Role-play for grown-ups
/There was a role-playing exercise at my work the other day.
My job was to watch what the two players were doing and note down my impressions. It was quite entertaining.
I won’t go into details but they gave pretty good performances – a little stilted at first, but growing in stature and confidence as the simulation progressed. It was like proper amateur dramatics.
When it finished, the “watchers” were asked what they had written down. In my case, I’d drawn a doodle with lots of arrows in it, a vaguely phallic squiggle and a single sentence in amazingly scruffy shorthand: why do people role-play?
It’s a puzzler, but not an uncommon occurrence. I once went through six months of gruelling interviews and assessments for MI6. Again I won’t go into details, from fear of being “erased” by the British State, but there was plenty of role-play. So much so you started to question whether anyone was who they said they were. You forgot whether you were playing a role or being yourself. In fact, you forgot what being yourself even meant.
By the end, when someone called your real name you didn’t flinch: you just spun round on your heels and shot them in the face. I’m joking – it’s always the kneecaps first.
At one point I remember running through Piccadilly Circus in the rain to find a woman who was pretending to be someone else. When I found her in an alleyway, hunched over a briefcase, she didn’t say: “Oh fab, lets get the role-play started.”

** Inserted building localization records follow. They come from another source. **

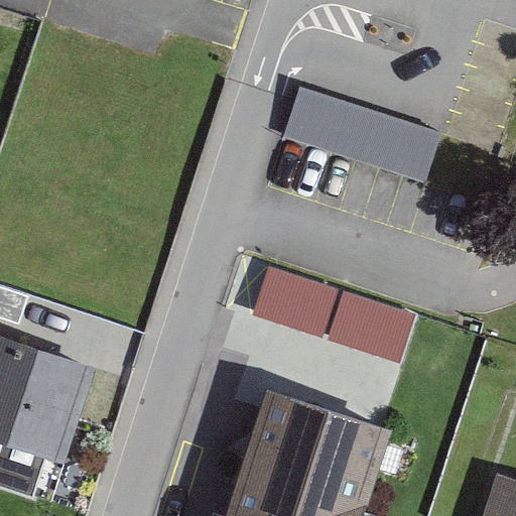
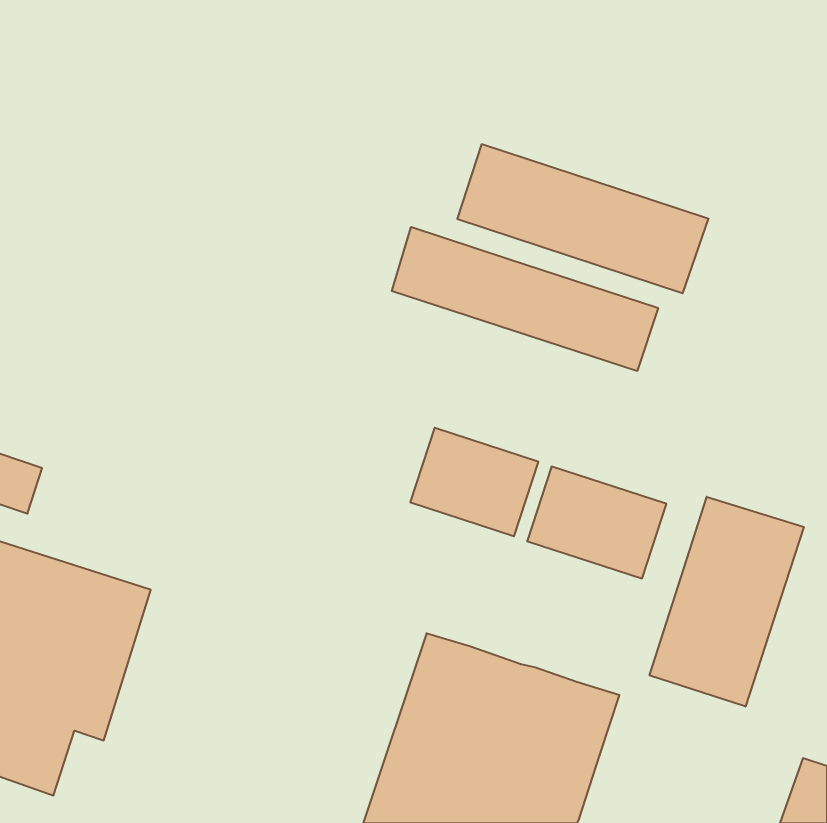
building: none -> [392,227,658,371]
building: none -> [650,497,804,707]

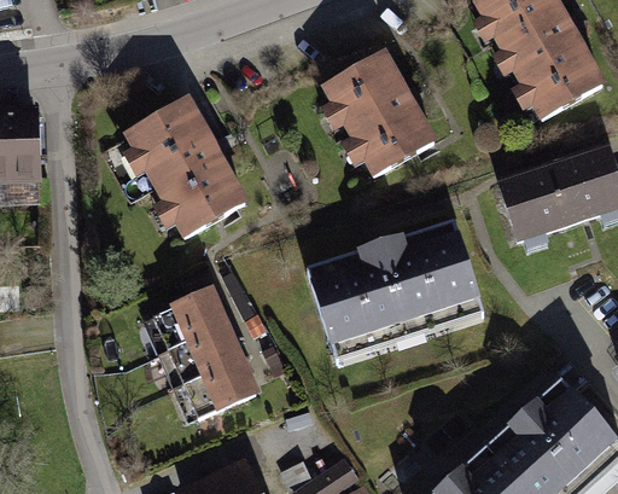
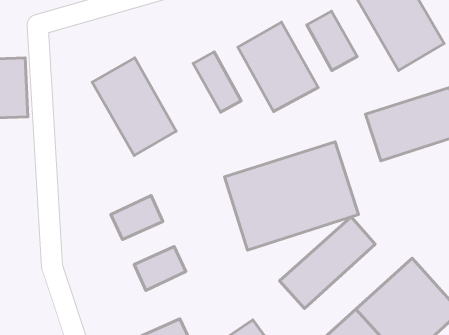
building: none -> [307,11,357,71]
building: none -> [193,52,241,112]
building: none -> [279,217,375,308]
building: [169,325,239,383] -> none

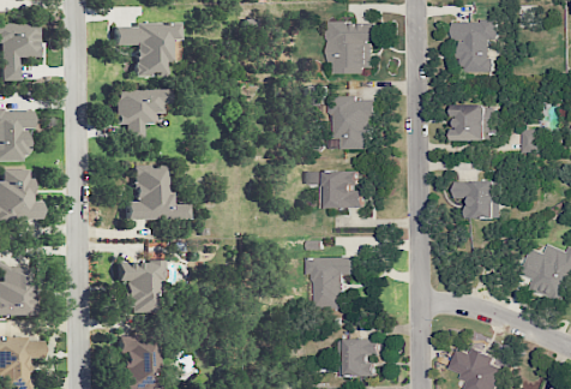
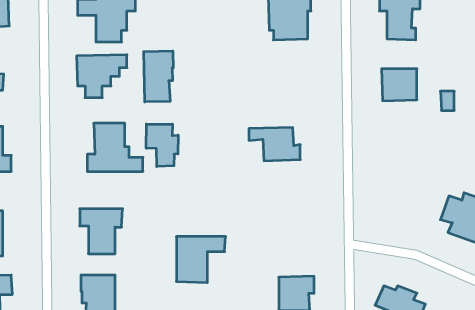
building: none -> [144,51,173,102]
building: [337,97,374,149] -> none
building: none -> [146,124,178,167]
building: [455,180,500,219] -> none
building: [311,257,366,309] -> [176,237,226,283]

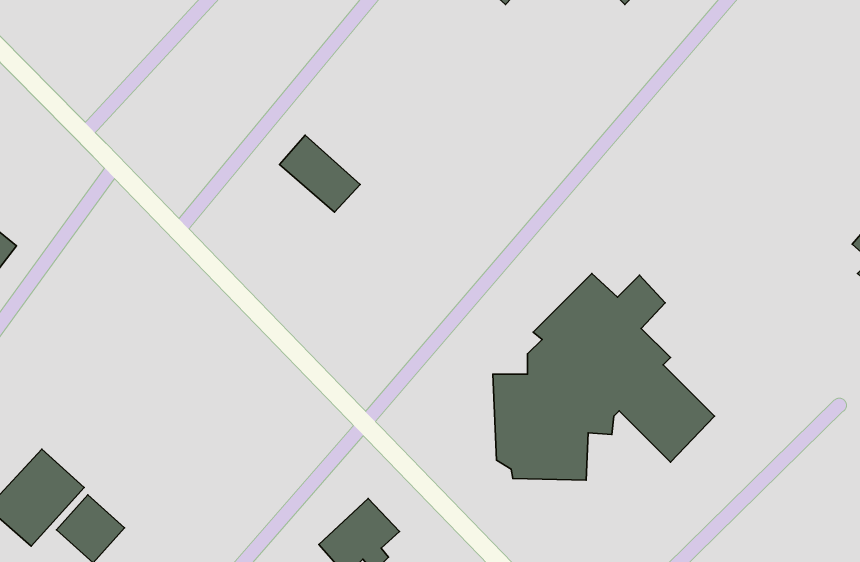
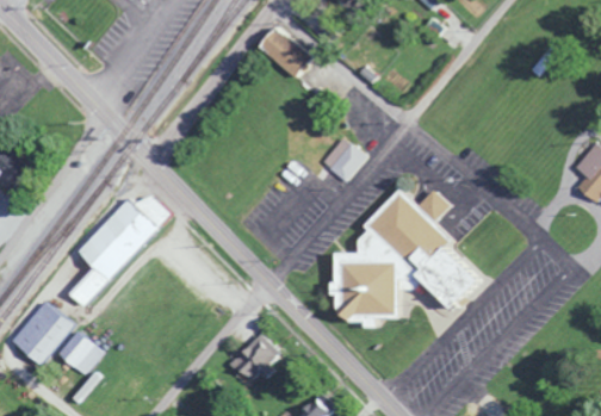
building: [280,135,360,212] -> [259,29,311,79]
building: none -> [317,137,361,182]
building: none -> [70,194,169,306]

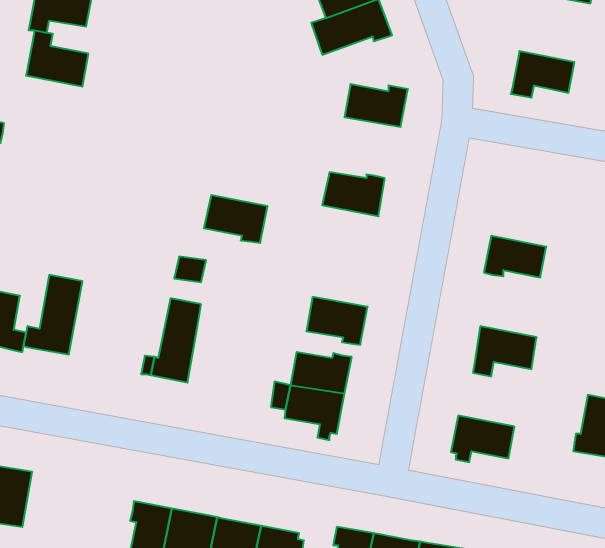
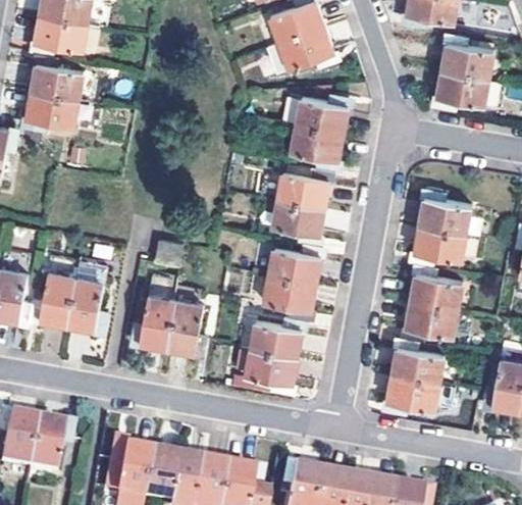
building: none -> [441,35,492,82]
building: none -> [24,93,77,129]
building: none -> [292,128,343,167]
building: none -> [418,190,480,238]
building: [204,195,268,243] -> [271,201,324,241]
building: none -> [269,251,320,286]
building: none -> [66,264,104,331]
building: none -> [409,271,461,311]
building: none -> [165,302,202,354]
building: none -> [390,340,442,386]
building: none -> [28,423,66,474]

She was already in the zone, and really convincing. OK, it was more like a Crimewatch reconstruction than actual life – but a really good Crimewatch, a vintage edition. We talked about ... no, I’ve said enough: somebody’s going to find me and ... no, shut your hole ...
Advocates of role-play champion it as a safe way to explore aspects of yourself that you otherwise wouldn’t countenance. It’s a fantasy world and enticing in its own way. Kids thrive on it, and well they should. But it feels a bit weird as an adult, particularly in an office environment at 11 in the morning.

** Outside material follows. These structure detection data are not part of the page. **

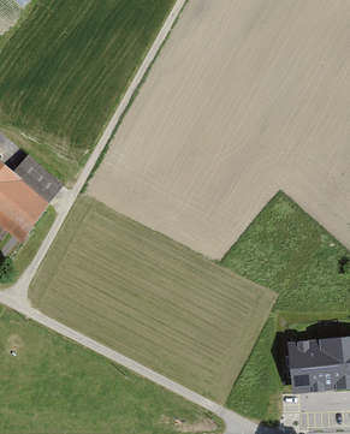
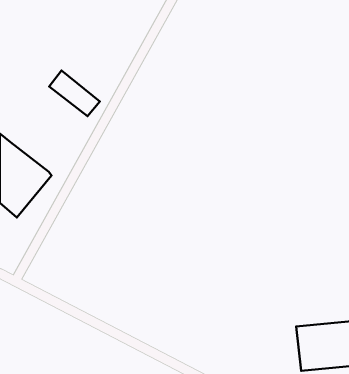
building: [13,154,63,198] -> [49,70,100,116]

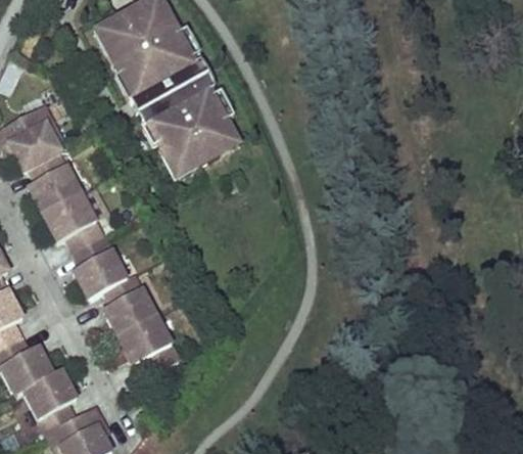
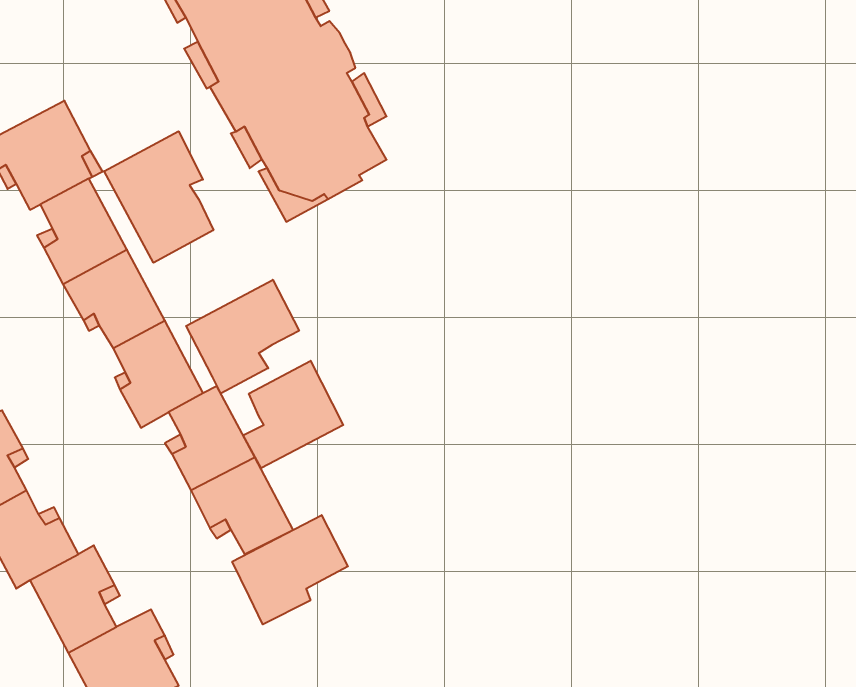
building: none -> [104,131,213,263]
building: none -> [186,280,299,394]
building: none -> [243,361,343,468]
building: none -> [232,515,348,624]

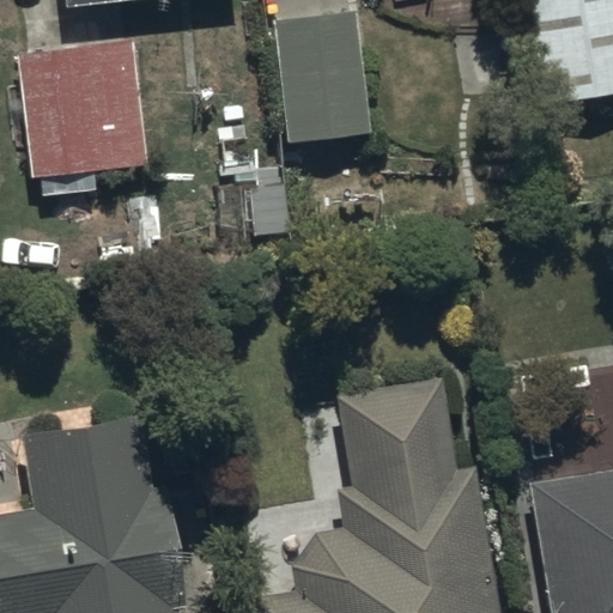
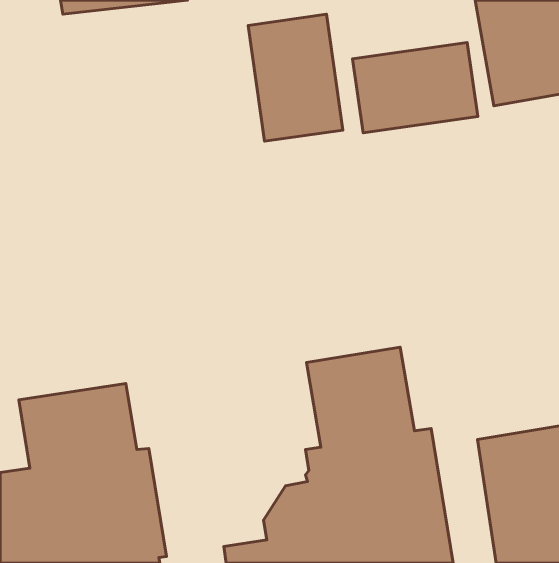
building: none -> [353,43,478,133]
building: [22,48,156,186] -> none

You feel as if you should get down on the floor with a bowl of Smarties and start braiding each other’s hair; maybe meet up again at lunchtime to make daisy chains and play on the chutes in the park. But don’t dilly-dally, colleagues: last one there’s a hairy kipper.
What you do in the comfort of your own home is a different matter. I’ve lost count of the times I’ve dressed up as a fireman, kicked in my front door, dragged my wife through to the bedroom and whacked my hose onto the bedsheets. “Don’t worry,” I’ll shout as the mattress bursts into flames and the smoke alarm starts bleating: “It’s only role-play.”

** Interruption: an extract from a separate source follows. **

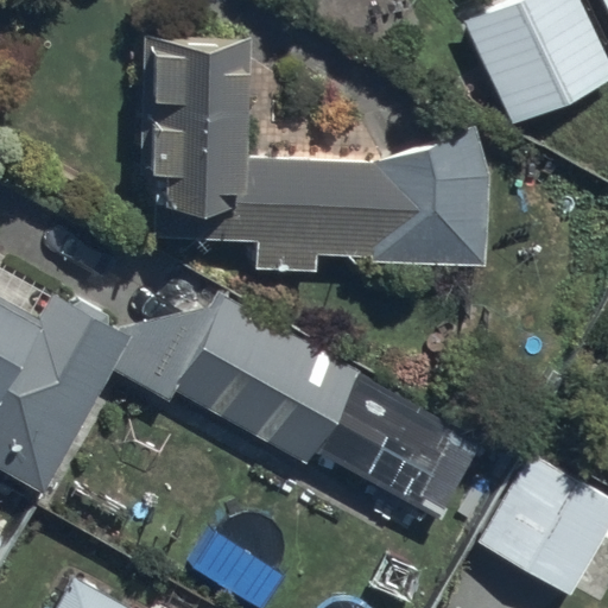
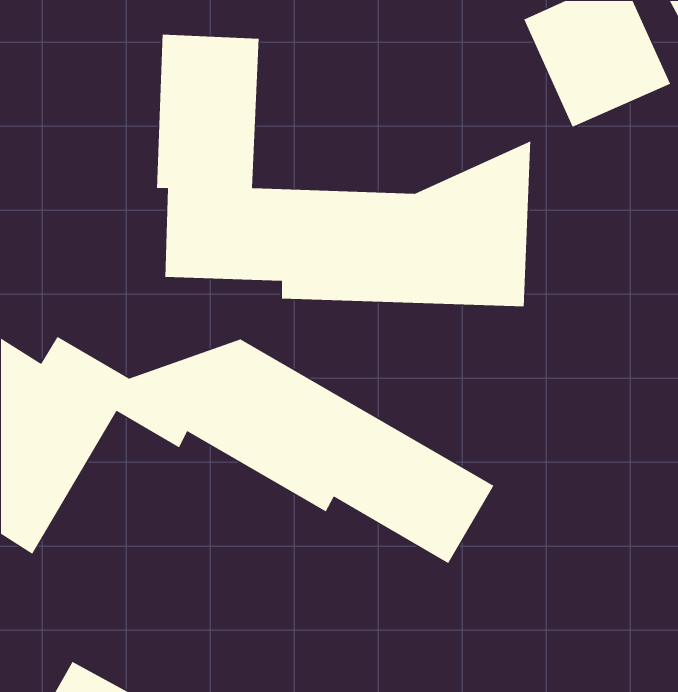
building: [484,467,602,585] -> none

When the neighbours start banging on the walls and the real fire brigade screeches to a halt outside, I have to shout again: “Really, don’t worry – we’re having fun!”
When a role-play you’ve been involved in works out you feel grand, but when it doesn’t you can get a nasty beamer. And sadly the world is full of role-play detectives just waiting to trip you up.
You’ll easily spot them. When they don’t like a film they’ll say: “Oh, it didn’t feel real to me, it was as if the actor was playing a role.” Now, I ask you! An actor? In a film? Playing a role? There’s no fooling some folk. They probably work for the secret service.